Narrative of a Voyage to the Pacific and Beering’s Strait, to Co-operate with the Polar Expeditions: Performed in His Majesty’s Ship Blossom, Under the Command of Captain F.W. Beechey…in the Years 1825, 26, 27, 28

$6,500

Date: 1831
Place: London
Dimensions: Quarto
Condition Rating: VG+

In stock

The preferred large-paper Admiralty issue of Beechey’s famous account, including a description of California.

Details

“One of the most valuable of modern voyages, containing a most interesting visit to Pitcairn Island, the coast of California, etc.” (Sabin)

 

This narrative offers an extensive account of exploration of the Pacific Northwest coast from Alaska to California, including important descriptions of Alaskan Eskimos, Monterey, San Francisco and several Pacific islands, including Hawaii.

In 1825, Frederick William Beechey was given command of HMS Blossom, assigned to sail around Cape Horn to the Bering Strait, where he was to provide support for two expeditions seeking the Northwest Passage–one under the command of William Parry and the other under the command of John Franklin. Neither Parry nor Franklin completed their journey.
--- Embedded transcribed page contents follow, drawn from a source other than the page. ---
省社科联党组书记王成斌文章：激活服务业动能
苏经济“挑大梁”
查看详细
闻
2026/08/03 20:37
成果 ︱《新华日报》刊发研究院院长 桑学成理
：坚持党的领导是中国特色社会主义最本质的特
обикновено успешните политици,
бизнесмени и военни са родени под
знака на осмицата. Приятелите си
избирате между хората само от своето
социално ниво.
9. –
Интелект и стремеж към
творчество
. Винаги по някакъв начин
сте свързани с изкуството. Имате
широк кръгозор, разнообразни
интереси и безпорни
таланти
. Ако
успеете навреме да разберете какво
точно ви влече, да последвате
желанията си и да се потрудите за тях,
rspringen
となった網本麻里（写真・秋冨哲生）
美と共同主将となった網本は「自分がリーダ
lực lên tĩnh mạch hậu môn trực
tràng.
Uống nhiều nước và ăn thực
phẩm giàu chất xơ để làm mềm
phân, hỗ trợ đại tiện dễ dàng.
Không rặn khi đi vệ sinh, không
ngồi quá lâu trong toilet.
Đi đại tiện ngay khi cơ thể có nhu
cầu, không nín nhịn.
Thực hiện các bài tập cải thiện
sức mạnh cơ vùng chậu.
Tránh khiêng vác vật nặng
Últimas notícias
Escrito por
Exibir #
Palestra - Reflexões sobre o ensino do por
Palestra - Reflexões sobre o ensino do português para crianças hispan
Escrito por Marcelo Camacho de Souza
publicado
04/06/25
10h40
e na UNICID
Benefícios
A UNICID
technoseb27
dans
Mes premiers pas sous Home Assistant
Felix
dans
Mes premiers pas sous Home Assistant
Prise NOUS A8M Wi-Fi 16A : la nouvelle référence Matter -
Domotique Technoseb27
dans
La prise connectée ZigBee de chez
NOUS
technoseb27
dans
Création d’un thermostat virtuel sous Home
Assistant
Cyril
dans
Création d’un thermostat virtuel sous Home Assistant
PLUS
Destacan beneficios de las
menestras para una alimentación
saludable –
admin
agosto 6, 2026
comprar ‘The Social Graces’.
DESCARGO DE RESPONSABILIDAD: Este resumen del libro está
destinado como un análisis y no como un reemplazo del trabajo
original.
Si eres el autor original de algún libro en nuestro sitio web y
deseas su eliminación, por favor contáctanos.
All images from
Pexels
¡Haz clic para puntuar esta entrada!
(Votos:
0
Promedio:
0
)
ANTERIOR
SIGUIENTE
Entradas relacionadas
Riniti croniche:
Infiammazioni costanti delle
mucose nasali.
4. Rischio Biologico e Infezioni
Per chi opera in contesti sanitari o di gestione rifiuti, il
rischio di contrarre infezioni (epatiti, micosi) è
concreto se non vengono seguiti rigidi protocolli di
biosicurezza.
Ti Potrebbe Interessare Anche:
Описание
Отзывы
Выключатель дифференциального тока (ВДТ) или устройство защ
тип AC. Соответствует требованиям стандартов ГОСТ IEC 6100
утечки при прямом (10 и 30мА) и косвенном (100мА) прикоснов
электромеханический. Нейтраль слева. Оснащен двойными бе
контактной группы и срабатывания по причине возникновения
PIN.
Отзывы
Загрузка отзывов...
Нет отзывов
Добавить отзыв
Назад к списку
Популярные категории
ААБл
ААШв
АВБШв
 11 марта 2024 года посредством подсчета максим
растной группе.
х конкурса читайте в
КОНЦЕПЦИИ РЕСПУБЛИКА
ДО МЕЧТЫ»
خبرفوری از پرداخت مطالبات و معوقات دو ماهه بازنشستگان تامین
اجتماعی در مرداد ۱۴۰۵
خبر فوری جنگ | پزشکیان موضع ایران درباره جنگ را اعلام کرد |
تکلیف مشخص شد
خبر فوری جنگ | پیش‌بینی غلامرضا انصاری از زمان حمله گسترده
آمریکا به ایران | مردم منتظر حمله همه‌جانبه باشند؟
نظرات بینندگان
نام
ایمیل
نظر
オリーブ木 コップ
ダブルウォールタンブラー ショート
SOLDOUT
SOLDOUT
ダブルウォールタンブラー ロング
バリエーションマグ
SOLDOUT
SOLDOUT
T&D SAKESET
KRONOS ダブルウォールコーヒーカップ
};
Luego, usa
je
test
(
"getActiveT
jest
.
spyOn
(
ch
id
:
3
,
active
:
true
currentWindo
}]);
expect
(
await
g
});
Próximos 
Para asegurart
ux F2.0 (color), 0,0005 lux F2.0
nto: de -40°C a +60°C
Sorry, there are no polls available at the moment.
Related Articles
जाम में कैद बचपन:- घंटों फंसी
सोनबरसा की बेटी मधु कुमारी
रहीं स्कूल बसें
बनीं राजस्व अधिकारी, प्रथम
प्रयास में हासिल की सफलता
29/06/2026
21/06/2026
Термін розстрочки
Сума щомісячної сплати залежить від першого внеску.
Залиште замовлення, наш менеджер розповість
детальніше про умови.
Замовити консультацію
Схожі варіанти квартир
Franklin’s journey got trapped near Beechey Island, which Beechey himself had named for his father, when serving as a Lieutenant under William Parry, in Parry’s 1819 voyage through the Parry Strait.

In his journey, Beechey explored the west coast of North America extensively, as well as many Pacific Islands. His travelogue discussed his voyages in detail.

It includes descriptions of California, including visits to Monterey and two visits to San Francisco, at that time a Mexican possession with two main establishments, the Mission San Francisco de Asis (Mission Dolores), and the Presidio fort near the tip of the peninsula. (The settlement of Yerba Buena, which would become the downtown of today’s San Francisco, would not be established until 1835.)

His travelogue also includes descriptions of the Eskimos he met, as well as his visits to the Tuamotu Archipelago, the Society Islands and Tahiti, Alaska, Hawaii, Macao, Okinawa, and to Pitcairn Island, where he met the last survivor of the mutiny on the HMS Bounty, John Adams, who told Beechey his story, which Beechey recorded.

Provenance: High Latitude, Bainbridge Island; Martin Greene Library (Christie’s Dec. 2017).

Cartographer(s):

Frederick William Beechey

Frederick William Beechey (17 February 1796 – 29 November 1856) was an English naval officer and geographer.

Henry Colburn and Richard Bentley

Condition Description

Two volumes, quarto (27 x 21 cm). 3 maps, 2 of which are folding, and 23 engraved and lithographed plates (foxing as usual, without half-titles or ads). Later blue half morocco, spine gilt in compartments, top edges gilt (spines browned and rubbed, repaired chip to vol. 1).

There were 3 printings of Beechey's Narrative in 1831; this first edition was in 2 quarto volumes was then reprinted in octavo, followed by a "New Edition" which did not reprint all of the scientific notes of the preceding printings.